٢١

"Ey milletim! Allah'ın size yazdığı kutsal yere girin, ardınıza dönmeyin, yoksa kaybedenler olarak dönersiniz" demişti.

— Turkish Translation(Diyanet)

٢٢
"Ey Musa! Orada zorba bir millet vardır, onlar oradan çıkmadıkça biz oraya girmeyeceğiz, eğer çıkarlarsa, biz de gireriz" demişlerdi.

— Turkish Translation(Diyanet)

٢٣
Korkanlar arasında bulunan, Allah'ın nimete erdirdiği iki adam: "Üstlerine kapıdan yürüyün, oradan girerseniz şüphesiz galip gelirsiniz; eğer inanıyorsanız Allah'a güvenin" demişlerdi.

— Turkish Translation(Diyanet)

٢٤
"Ey Musa! Onlar orada oldukça biz asla oraya girmeyeceğiz. Sen ve Rabbin gidin savaşın, doğrusu biz burada oturacağız" demişlerdi.

— Turkish Translation(Diyanet)

٢٥
Musa: "Rabbim! Ben ancak kendime ve kardeşime söz geçirebiliyorum; artık bizimle bu yoldan çıkmış milletin arasını ayır" dedi.

— Turkish Translation(Diyanet)

٢٦
Allah: "Orası onlara kırk yıl haram kılındı; yeryüzünde şaşkın şaşkın dolaşacaklar. Sen, yoldan çıkmış millet için tasalanma" dedi.

— Turkish Translation(Diyanet)

٢٧
Onlara, Adem'in iki oğlunun kıssasını doğru olarak anlat: İkisi birer kurban sunmuşlar, birininki kabul edilmiş, diğerininki edilmemişti. Kabul edilmeyen, "And olsun seni öldüreceğim" deyince, kardeşi: "Allah ancak sakınanların takdimesini kabul eder" demişti.

— Turkish Translation(Diyanet)

٢٨
"Beni öldürmek üzere elini bana uzatırsan, ben seni öldürmek için sana elimi uzatmam, çünkü ben, Alemlerin Rabbi olan Allah'tan korkarım.

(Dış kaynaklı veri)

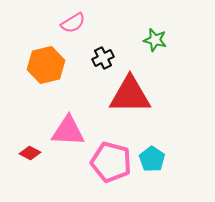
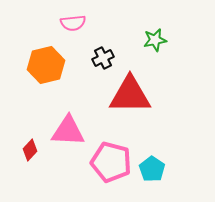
pink semicircle: rotated 25 degrees clockwise
green star: rotated 25 degrees counterclockwise
red diamond: moved 3 px up; rotated 75 degrees counterclockwise
cyan pentagon: moved 10 px down
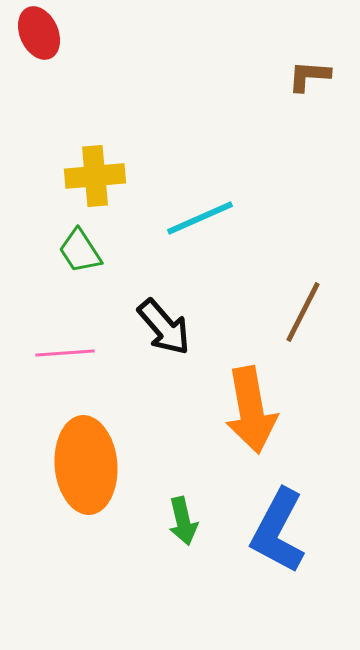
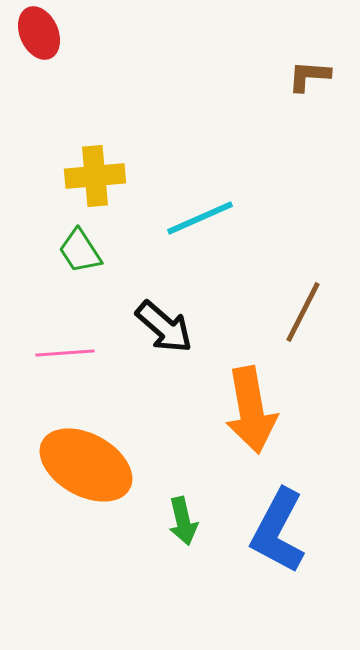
black arrow: rotated 8 degrees counterclockwise
orange ellipse: rotated 56 degrees counterclockwise
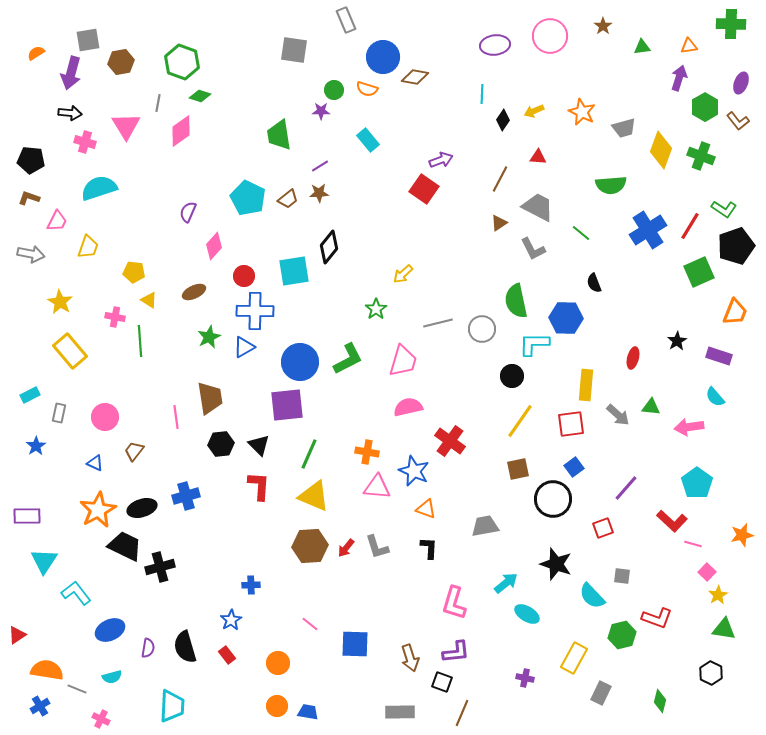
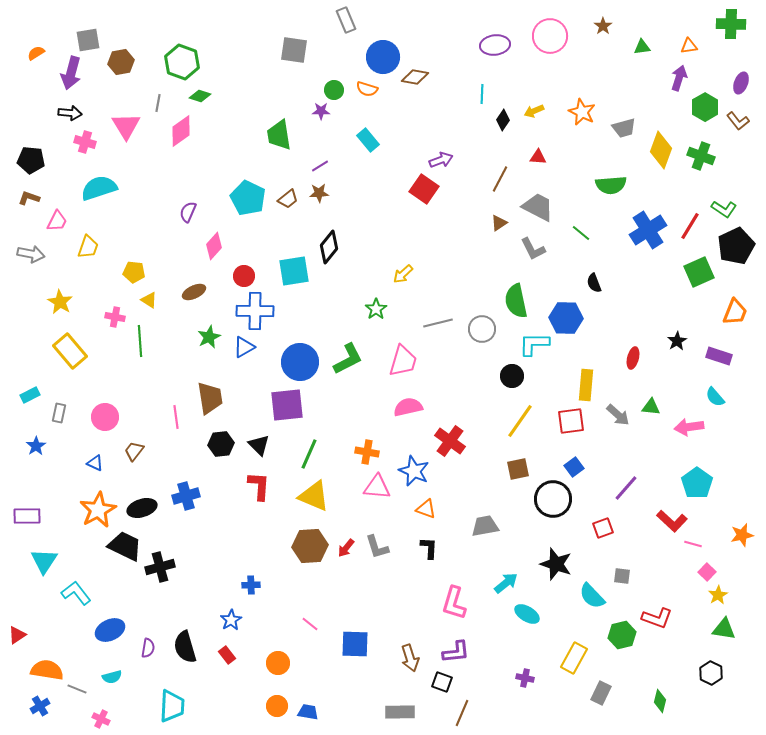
black pentagon at (736, 246): rotated 6 degrees counterclockwise
red square at (571, 424): moved 3 px up
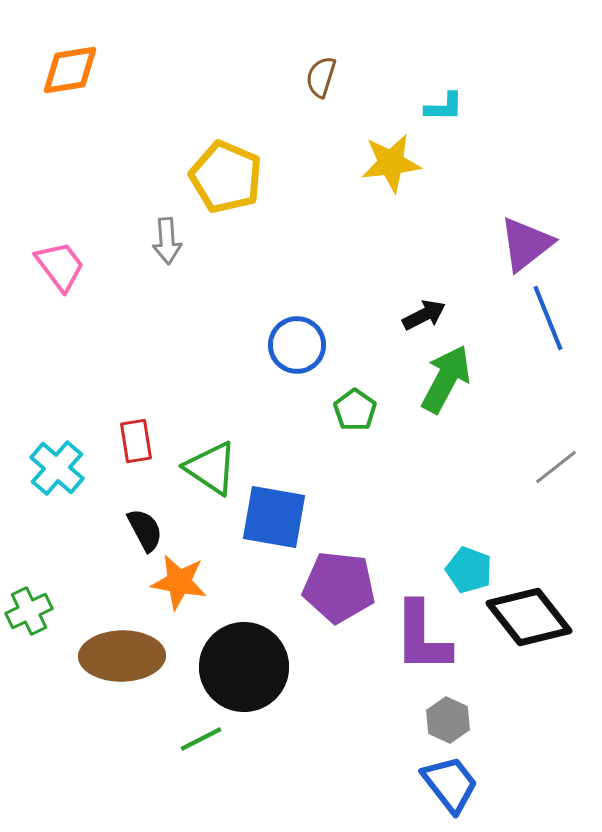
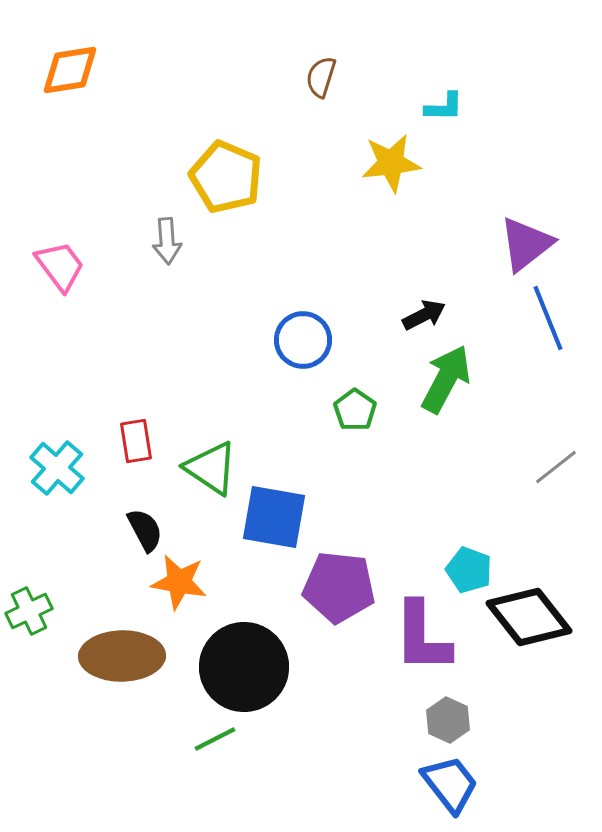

— Turkish Translation(Diyanet)

٢٩
Ben, hem benim hem de kendi günahını yüklenip cehennemliklerden olmanı isterim, zulmedenlerin cezası budur".

— Turkish Translation(Diyanet)

٣٠
Bunun üzerine, kardeşini öldürmekte nefsine uydu ve onu öldürerek, zarara uğrayanlardan oldu.